Re-Nuca: Boosting CMP performances through block replication

Foglia, Pierfrancesco; Giovanna, Monni; Prete, Cosimo Antonio; Marco, Solinas

doi:10.1109/DSD.2010.41

Abstract— Chip Multiprocessor (CMP) systems have become the reference architecture for designing micro-processors, thanks to the improvements in semiconductor nanotechnology that have continuously provided a crescent number of faster and smaller per-chip transistors. The interests for CMPs grew up since classical techniques for boosting performance, e.g. the increase of clock frequency and the amount of work performed at each clock cycle, can no longer deliver to significant improvement due to energy constrains and wire delay effects. CMP systems generally adopt a large last-level-cache (LLC) (typically, L2 or L3) shared among all cores, and private L1 caches.

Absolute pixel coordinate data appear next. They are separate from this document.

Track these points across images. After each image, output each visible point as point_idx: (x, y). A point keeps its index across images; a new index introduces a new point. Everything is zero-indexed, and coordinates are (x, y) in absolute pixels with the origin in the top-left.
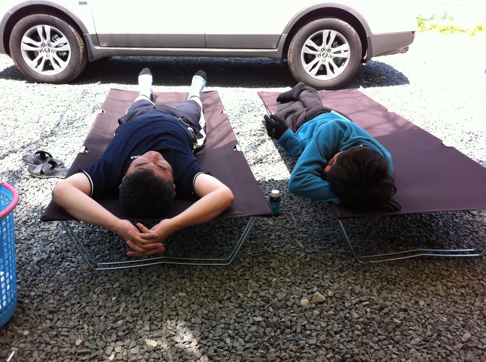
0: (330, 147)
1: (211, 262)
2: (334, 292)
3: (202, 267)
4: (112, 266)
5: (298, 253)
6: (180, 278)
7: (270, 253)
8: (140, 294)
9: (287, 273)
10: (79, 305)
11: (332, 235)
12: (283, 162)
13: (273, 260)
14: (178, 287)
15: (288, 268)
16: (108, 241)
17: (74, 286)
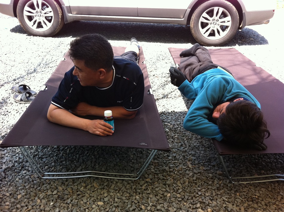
0: (216, 97)
1: (124, 176)
2: (212, 209)
3: (117, 181)
4: (55, 176)
5: (187, 172)
6: (101, 189)
7: (167, 172)
8: (70, 201)
9: (179, 189)
10: (26, 208)
11: (213, 158)
12: (182, 97)
13: (169, 177)
14: (98, 197)
15: (180, 185)
16: (55, 155)
17: (26, 191)
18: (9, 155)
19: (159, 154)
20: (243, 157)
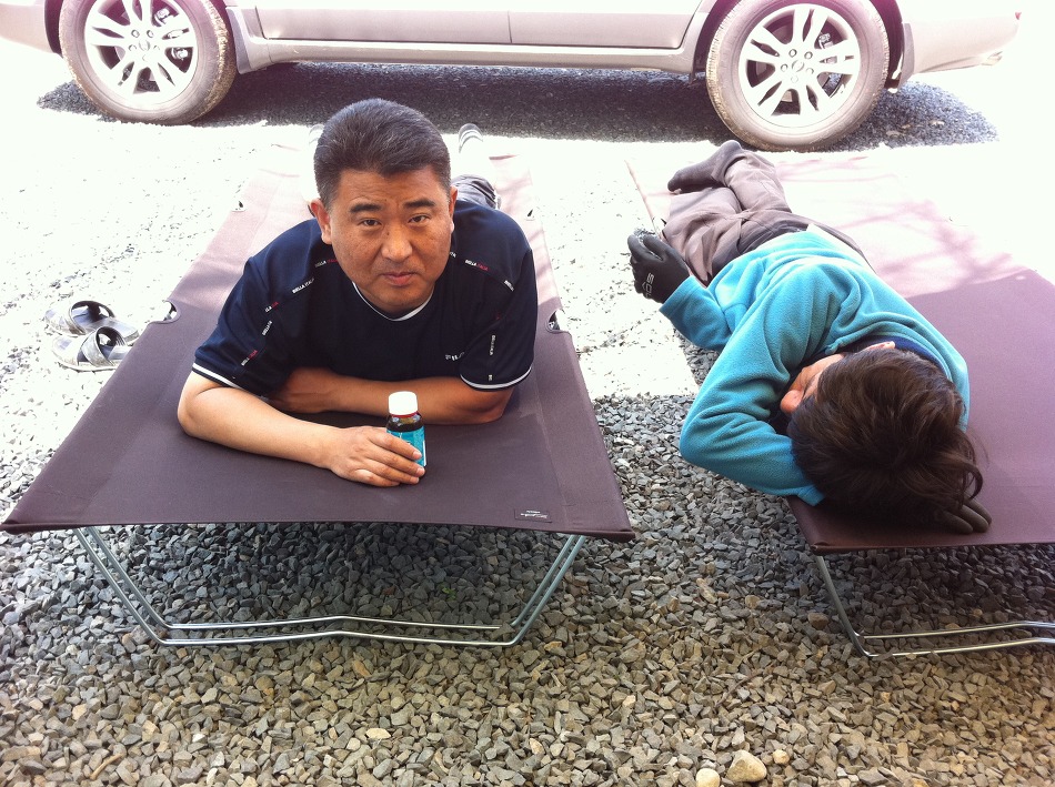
0: (800, 339)
1: (465, 634)
2: (790, 751)
3: (439, 650)
4: (211, 634)
5: (698, 616)
6: (380, 681)
7: (623, 615)
8: (266, 727)
9: (666, 679)
10: (105, 752)
11: (794, 563)
13: (631, 636)
14: (369, 712)
15: (670, 663)
17: (102, 691)
18: (38, 562)
19: (591, 552)
20: (902, 559)
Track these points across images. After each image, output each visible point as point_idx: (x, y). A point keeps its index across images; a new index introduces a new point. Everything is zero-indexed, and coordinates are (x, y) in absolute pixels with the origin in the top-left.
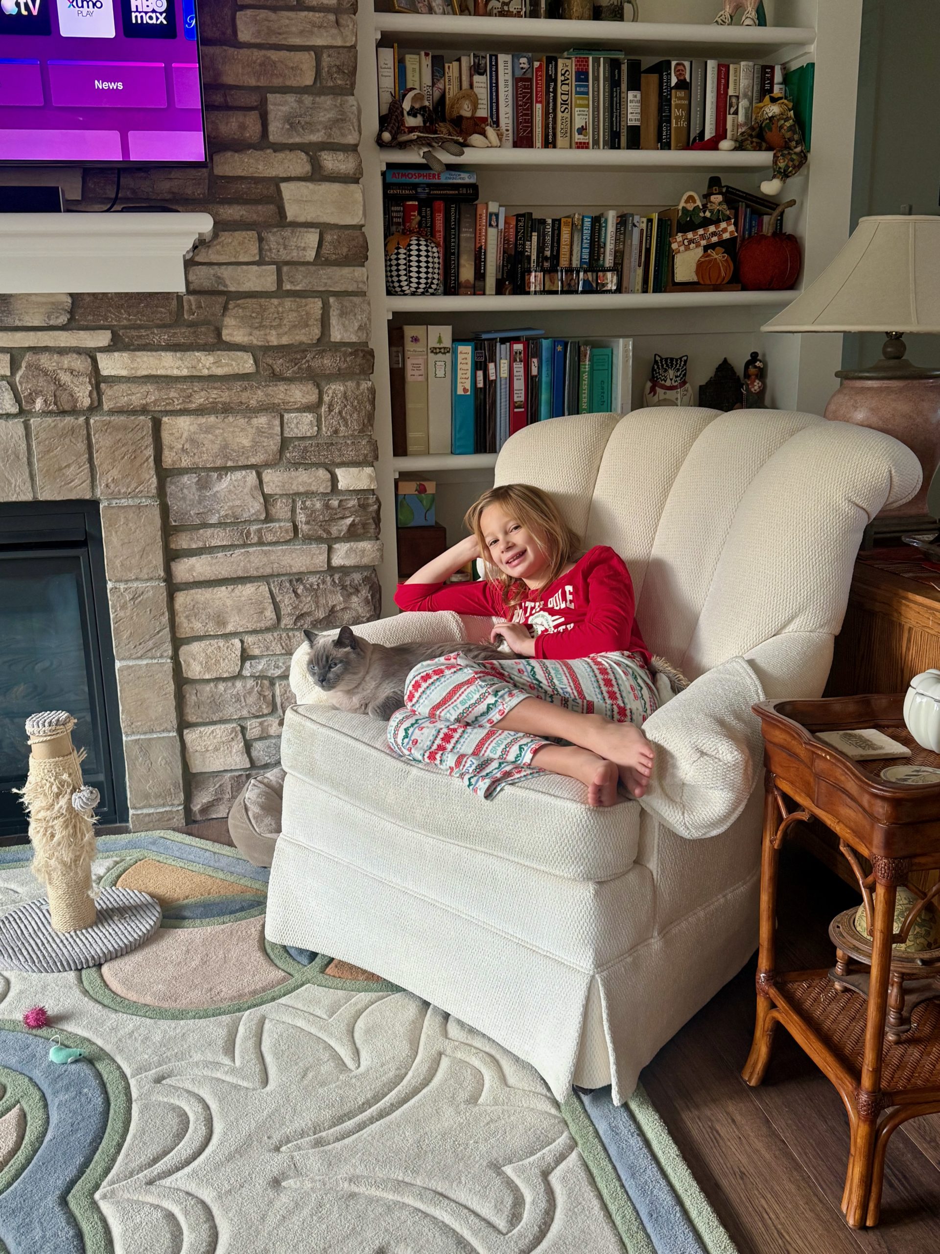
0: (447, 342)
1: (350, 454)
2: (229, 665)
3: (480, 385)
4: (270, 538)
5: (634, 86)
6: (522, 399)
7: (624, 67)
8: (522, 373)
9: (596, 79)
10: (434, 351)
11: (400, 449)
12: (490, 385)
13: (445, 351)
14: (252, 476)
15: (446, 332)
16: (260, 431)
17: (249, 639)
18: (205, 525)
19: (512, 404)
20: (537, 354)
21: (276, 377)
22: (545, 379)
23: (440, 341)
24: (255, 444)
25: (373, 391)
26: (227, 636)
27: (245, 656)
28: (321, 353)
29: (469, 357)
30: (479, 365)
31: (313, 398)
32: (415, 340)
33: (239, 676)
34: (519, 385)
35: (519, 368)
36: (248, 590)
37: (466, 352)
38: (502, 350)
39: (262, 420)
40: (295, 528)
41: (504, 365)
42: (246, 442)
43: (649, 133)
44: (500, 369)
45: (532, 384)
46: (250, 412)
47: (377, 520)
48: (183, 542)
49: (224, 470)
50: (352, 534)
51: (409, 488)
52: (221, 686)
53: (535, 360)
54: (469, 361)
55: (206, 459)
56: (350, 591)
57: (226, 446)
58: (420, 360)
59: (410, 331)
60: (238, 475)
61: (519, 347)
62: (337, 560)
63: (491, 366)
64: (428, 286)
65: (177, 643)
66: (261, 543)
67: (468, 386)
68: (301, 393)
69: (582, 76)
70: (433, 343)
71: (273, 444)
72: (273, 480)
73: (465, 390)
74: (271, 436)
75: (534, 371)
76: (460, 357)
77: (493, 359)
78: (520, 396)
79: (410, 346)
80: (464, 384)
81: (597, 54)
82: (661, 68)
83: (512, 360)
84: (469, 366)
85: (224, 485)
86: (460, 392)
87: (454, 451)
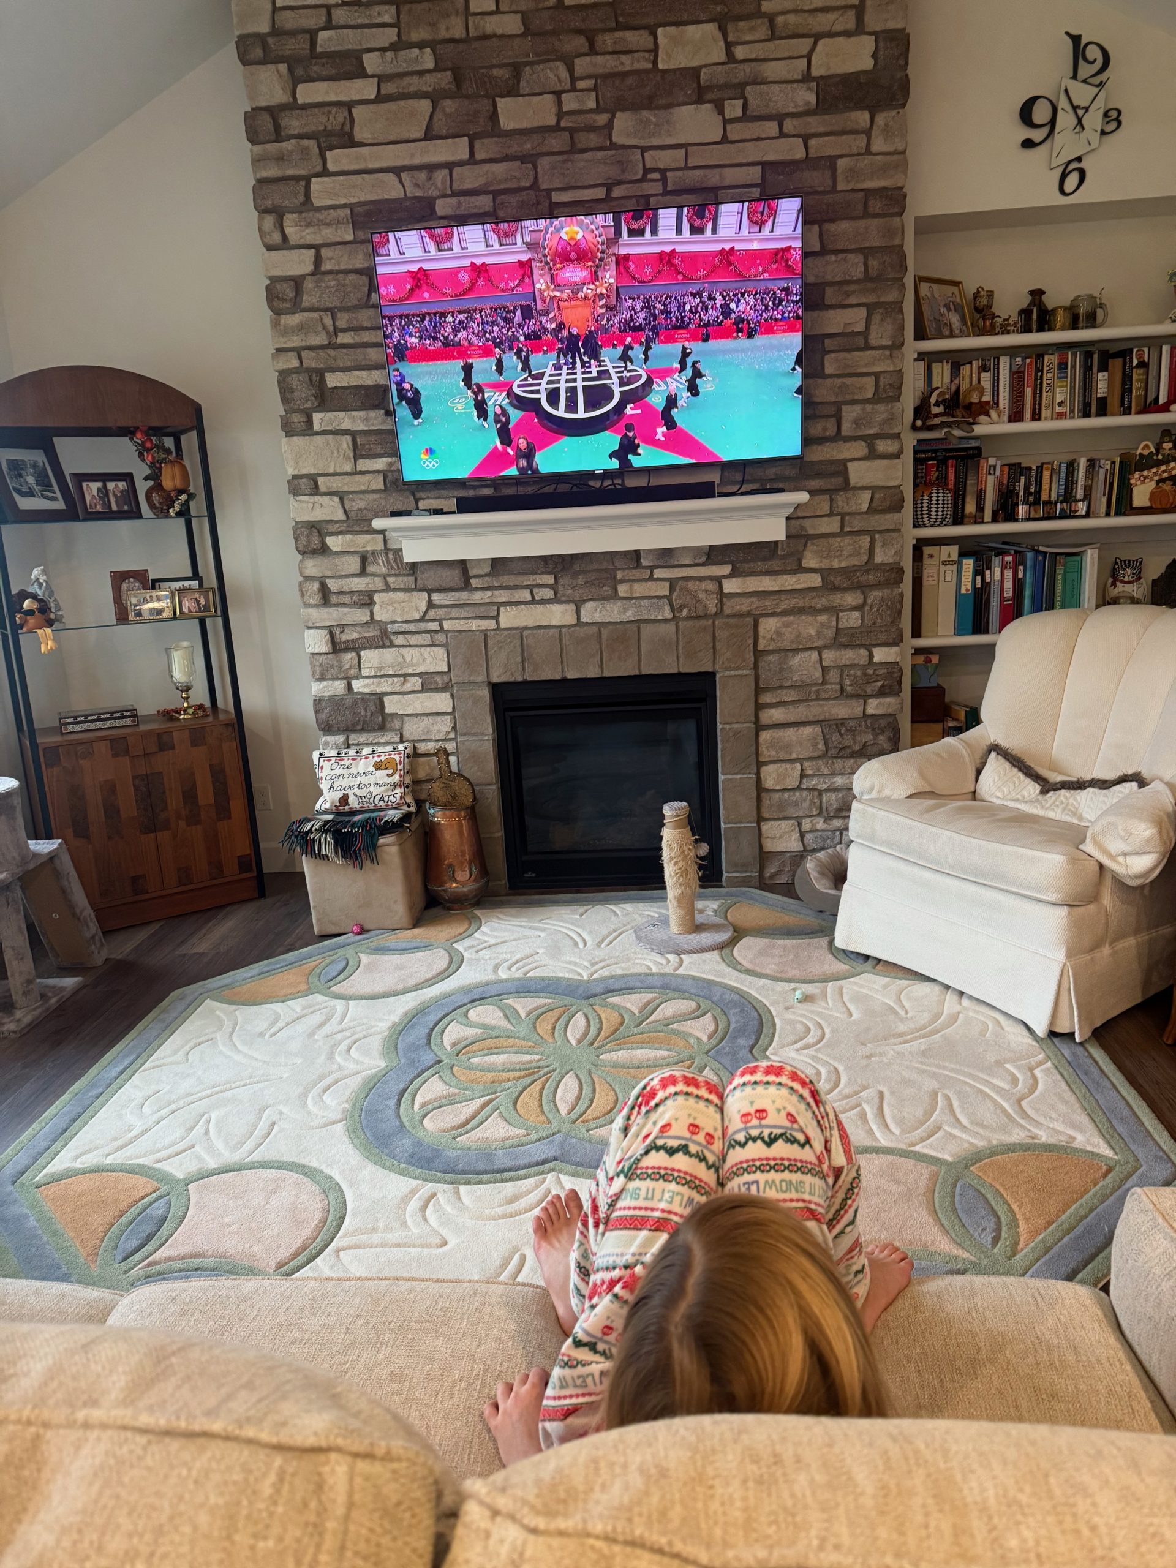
0: (955, 556)
1: (883, 638)
2: (792, 781)
3: (979, 585)
4: (824, 695)
5: (1103, 368)
6: (1011, 595)
7: (1096, 356)
8: (1011, 577)
9: (1074, 367)
10: (945, 563)
11: (917, 633)
12: (986, 586)
13: (953, 563)
14: (815, 655)
15: (954, 551)
16: (822, 625)
17: (806, 764)
18: (781, 687)
19: (1002, 599)
20: (1023, 563)
21: (835, 589)
22: (1028, 580)
23: (949, 556)
24: (819, 634)
25: (902, 595)
26: (792, 761)
27: (803, 775)
28: (867, 571)
29: (971, 567)
30: (979, 572)
31: (860, 601)
32: (931, 556)
33: (798, 788)
34: (1009, 585)
35: (1009, 574)
36: (807, 731)
37: (969, 564)
38: (996, 561)
39: (823, 618)
40: (842, 689)
41: (997, 572)
42: (813, 632)
43: (1114, 403)
44: (995, 574)
45: (1018, 584)
46: (815, 611)
47: (900, 683)
48: (766, 698)
49: (797, 651)
50: (881, 693)
51: (920, 659)
52: (786, 795)
53: (1021, 567)
54: (971, 570)
55: (786, 644)
56: (876, 731)
57: (799, 636)
58: (934, 570)
59: (927, 550)
60: (806, 654)
61: (1009, 558)
62: (870, 711)
63: (988, 572)
64: (943, 519)
65: (760, 765)
66: (817, 699)
67: (969, 587)
68: (851, 599)
69: (1063, 366)
70: (944, 558)
71: (830, 633)
72: (829, 656)
73: (967, 590)
74: (829, 628)
75: (1020, 575)
76: (964, 567)
77: (989, 568)
78: (1008, 593)
79: (926, 561)
80: (967, 586)
81: (1075, 350)
82: (1125, 354)
83: (1004, 567)
84: (971, 574)
85: (796, 660)
86: (963, 591)
87: (959, 632)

As the miss resolution time for private caches depends on the response time of the LLC, which is wire-delay dominated, performance are affected by wire delay. NUCA caches have been proposed for single and multi core systems as a mechanism for tolerating wire-delay effects on the overall performance. In this paper, we introduce a novel NUCA architecture, called Re-NUCA, specifically suited for (but not limited to) CMPs in which cores are placed at different sides of the shared cache. The idea is to allow shared blocks to be replicated inside the shared cache, in order to avoid the limitations to performance improvements that arise in classical D-NUCA caches due to the conflict hit problem. Our results show that Re-NUCA outperforms D-NUCA of more then 5% on average, but for those applications that strongly suffer from the conflict hit problem we observe performance improvements up to 15%.